You’ll need to make sure you have set up a Datadog API Key and App Key before scripting with Terraform. It is common to use variables for your api key and app key when you include your provider.
In a file called variables.tf, declare the following variables:
variable "datadog_api_key" {
default = ""
}
variable "datadog_app_key" {
default = ""
}
Code language: JavaScript (javascript)
In a file called terraform.tfvars, place your DataDog API and app keys (do not commit this file to source control if you can help it):
datadog_api_key = "************"
datadog_app_key = "************"
Code language: JavaScript (javascript)
Now, in a file called main.tf, place your provider and pass your key variables to it:
provider "datadog" {
api_key = "${var.datadog_api_key}"
app_key = "${var.datadog_app_key}"
}
Code language: JavaScript (javascript)
Initialize the Datadog provider from the command line
> terraform init
Now you are ready to create DataDog monitors from Terraform. Let’s look at how to setup a simple drive space alert. First, let’s go back to variables.tf and add one more variable for our drive space alert thresholds.

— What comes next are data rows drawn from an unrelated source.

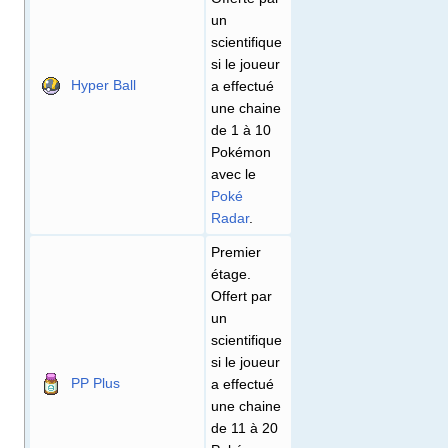
un
scientifique
si le joueur
Hyper Ball
a effectué
une chaine
de 1 à 10
Pokémon
avec le
Poké
Radar
.
Premier
étage.
Offert par
un
scientifique
si le joueur
PP Plus
a effectué
une chaine
de 11 à 20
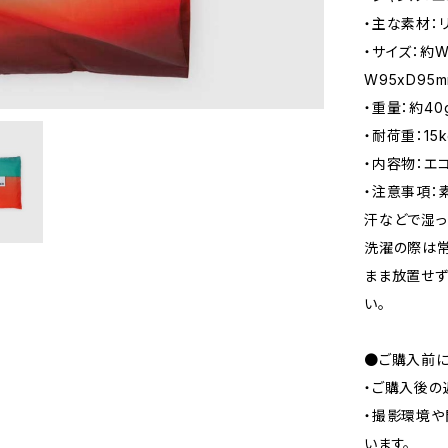
・主な素材：
・サイズ：約W
W95xD95
・重量：約40
・耐荷重：15k
・内容物：エ
・注意事項：
汗などで湿っ
洗濯の際は常
まま放置せず
い。
●ご購入前に
・ご購入後の
・撮影環境や
います。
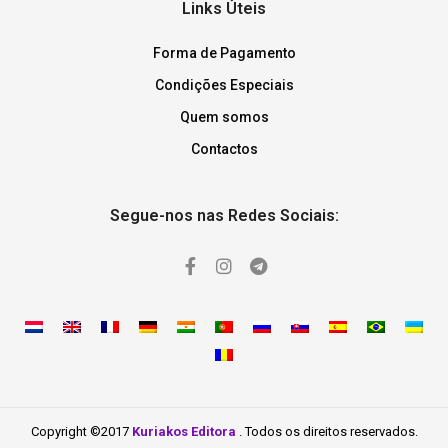
Links Úteis
Forma de Pagamento
Condições Especiais
Quem somos
Contactos
Segue-nos nas Redes Sociais:
Copyright ©2017
Kuriakos Editora
. Todos os direitos reservados.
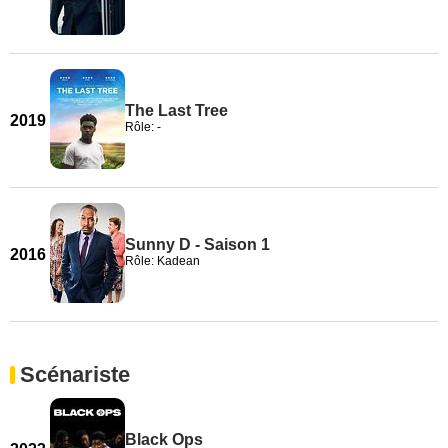
The Last Tree
2019
Rôle: -
Sunny D - Saison 1
2016
Rôle: Kadean
Scénariste
Black Ops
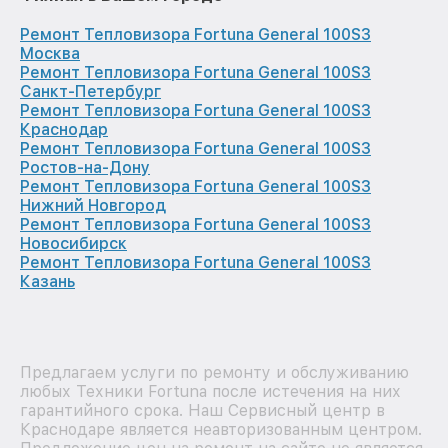
Ремонт Тепловизора Fortuna General 100S3
Москва
Ремонт Тепловизора Fortuna General 100S3
Санкт-Петербург
Ремонт Тепловизора Fortuna General 100S3
Краснодар
Ремонт Тепловизора Fortuna General 100S3
Ростов-на-Дону
Ремонт Тепловизора Fortuna General 100S3
Нижний Новгород
Ремонт Тепловизора Fortuna General 100S3
Новосибирск
Ремонт Тепловизора Fortuna General 100S3
Казань
Предлагаем услуги по ремонту и обслуживанию
любых Техники Fortuna после истечения на них
гарантийного срока. Наш Сервисный центр в
Краснодаре является неавторизованным центром.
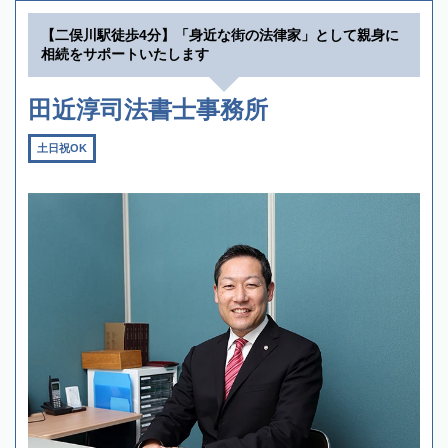
【二俣川駅徒歩4分】「身近な街の法律家」として親身に
相続をサポートいたします
田近淳司法書士事務所
土日祝OK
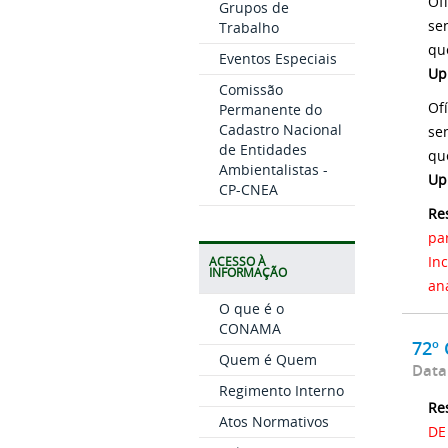
Of
Grupos de
se
Trabalho
qu
Eventos Especiais
Up
Comissão
Of
Permanente do
Cadastro Nacional
se
de Entidades
qu
Ambientalistas -
Up
CP-CNEA
Re
pa
In
ACESSO À
INFORMAÇÃO
an
O que é o
CONAMA
72º
Quem é Quem
Data
Regimento Interno
Re
Atos Normativos
DE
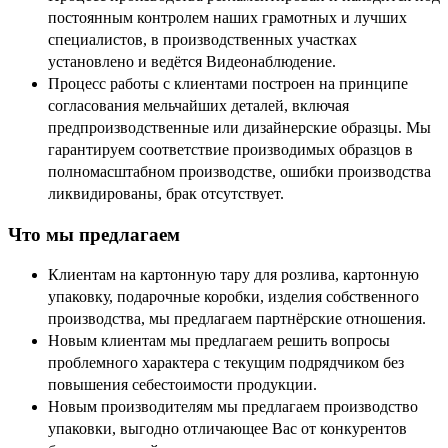
постоянным контролем наших грамотных и лучших
специалистов, в производственных участках
установлено и ведётся Видеонаблюдение.
Процесс работы с клиентами построен на принципе
согласования мельчайших деталей, включая
предпроизводственные или дизайнерские образцы. Мы
гарантируем соответствие производимых образцов в
полномасштабном производстве, ошибки производства
ликвидированы, брак отсутствует.
Что мы предлагаем
Клиентам на картонную тару для розлива, картонную
упаковку, подарочные коробки, изделия собственного
производства, мы предлагаем партнёрские отношения.
Новым клиентам мы предлагаем решить вопросы
проблемного характера с текущим подрядчиком без
повышения себестоимости продукции.
Новым производителям мы предлагаем производство
упаковки, выгодно отличающее Вас от конкурентов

variable "c_disk_thresholds" {
type = "map"
default = {
critical = 90
warning = 85
ok = 80
}
}
Code language: JavaScript (javascript)
The variable above is a map containing default values for ‘ok’, ‘warning’, and ‘critical’ thresholds, and our monitor will be measured by percentage, so we use 80, 85, and 90 respectively.

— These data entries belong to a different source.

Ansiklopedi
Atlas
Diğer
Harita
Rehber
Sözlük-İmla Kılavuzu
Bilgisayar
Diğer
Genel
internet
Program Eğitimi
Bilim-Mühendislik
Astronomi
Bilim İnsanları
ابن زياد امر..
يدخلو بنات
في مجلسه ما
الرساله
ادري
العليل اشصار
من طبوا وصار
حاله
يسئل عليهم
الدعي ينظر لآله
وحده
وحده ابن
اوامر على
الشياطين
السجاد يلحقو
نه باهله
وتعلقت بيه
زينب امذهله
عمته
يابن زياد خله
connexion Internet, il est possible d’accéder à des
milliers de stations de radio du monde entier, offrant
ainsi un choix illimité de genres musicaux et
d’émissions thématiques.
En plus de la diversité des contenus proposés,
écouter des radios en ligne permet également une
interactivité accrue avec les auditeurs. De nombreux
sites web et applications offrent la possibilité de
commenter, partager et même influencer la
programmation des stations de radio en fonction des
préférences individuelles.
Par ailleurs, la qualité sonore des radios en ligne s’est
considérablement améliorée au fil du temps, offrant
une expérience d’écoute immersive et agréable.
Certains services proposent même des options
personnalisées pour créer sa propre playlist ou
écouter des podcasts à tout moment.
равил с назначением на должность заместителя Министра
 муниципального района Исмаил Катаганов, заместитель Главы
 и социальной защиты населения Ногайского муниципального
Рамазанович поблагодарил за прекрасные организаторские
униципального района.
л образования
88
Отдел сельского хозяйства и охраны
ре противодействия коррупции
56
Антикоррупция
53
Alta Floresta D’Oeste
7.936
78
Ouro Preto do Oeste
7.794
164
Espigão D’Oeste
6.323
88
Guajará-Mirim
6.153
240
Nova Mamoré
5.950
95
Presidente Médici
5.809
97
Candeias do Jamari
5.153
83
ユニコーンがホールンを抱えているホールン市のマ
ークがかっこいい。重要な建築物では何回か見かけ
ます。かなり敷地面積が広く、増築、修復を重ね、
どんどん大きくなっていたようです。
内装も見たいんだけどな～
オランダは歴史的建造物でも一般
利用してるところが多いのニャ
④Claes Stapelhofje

We are going to add one more variable for the alert footer text. This is where you are going to want to put your recipients.
variable "datadog_alert_footer" {
default = <<EOF
@your-dd-slack-user @you@yourdomain.com
EOF
}
Code language: JavaScript (javascript)
Now that we have all our variables in place, we can create our alert. Our goal with this alert is to monitor all Windows agents C drive, warning at 85% capacity, and going critical at 90% capacity. Either create a new .tf file, or just add this right in main.tf.

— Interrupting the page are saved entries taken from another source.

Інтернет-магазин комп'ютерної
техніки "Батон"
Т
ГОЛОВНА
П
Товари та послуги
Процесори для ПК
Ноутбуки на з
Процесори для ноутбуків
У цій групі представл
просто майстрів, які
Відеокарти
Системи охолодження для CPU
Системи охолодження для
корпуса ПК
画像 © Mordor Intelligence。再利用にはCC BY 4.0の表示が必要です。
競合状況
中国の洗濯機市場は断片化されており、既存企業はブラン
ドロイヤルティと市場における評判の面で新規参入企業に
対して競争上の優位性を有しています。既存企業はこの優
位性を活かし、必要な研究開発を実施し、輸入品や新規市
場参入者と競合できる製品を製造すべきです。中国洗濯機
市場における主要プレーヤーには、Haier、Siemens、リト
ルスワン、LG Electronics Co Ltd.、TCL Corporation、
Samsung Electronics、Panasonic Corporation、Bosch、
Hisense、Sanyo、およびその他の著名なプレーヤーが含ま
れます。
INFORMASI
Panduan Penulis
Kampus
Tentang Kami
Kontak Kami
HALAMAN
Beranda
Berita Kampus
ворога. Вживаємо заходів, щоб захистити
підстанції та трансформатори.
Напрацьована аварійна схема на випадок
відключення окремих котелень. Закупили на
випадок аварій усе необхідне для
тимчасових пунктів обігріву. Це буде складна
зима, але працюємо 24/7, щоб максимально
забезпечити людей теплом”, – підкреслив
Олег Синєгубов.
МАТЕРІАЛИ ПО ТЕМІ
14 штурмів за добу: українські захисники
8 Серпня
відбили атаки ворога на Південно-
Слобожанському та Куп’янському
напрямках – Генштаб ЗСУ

resource "datadog_monitor" "c_disk_free" {
name = "{{host.name}} C Low Free Space"
query = "avg(last_5m):avg:system.disk.in_use{device:c:} by {host} * 100 > ${var.c_disk_thresholds.critical}"
type = "metric alert"
notify_no_data = false
include_tags = true
thresholds = "${var.c_disk_thresholds}"
message = <<EOM
{{#is_alert}}
C Drive Usage is {{value}} percent.
{{/is_alert}}
{{#is_recovery}}
C Drive Usage returned to a safe state, {{value}} percent.
{{/is_recovery}}
${var.datadog_alert_footer}
EOM
}
Code language: PHP (php)
Run terraform plan and apply if there are no issues
> terraform apply
Once your changes are applied, you will see your new alert monitoring all Windows server C drives!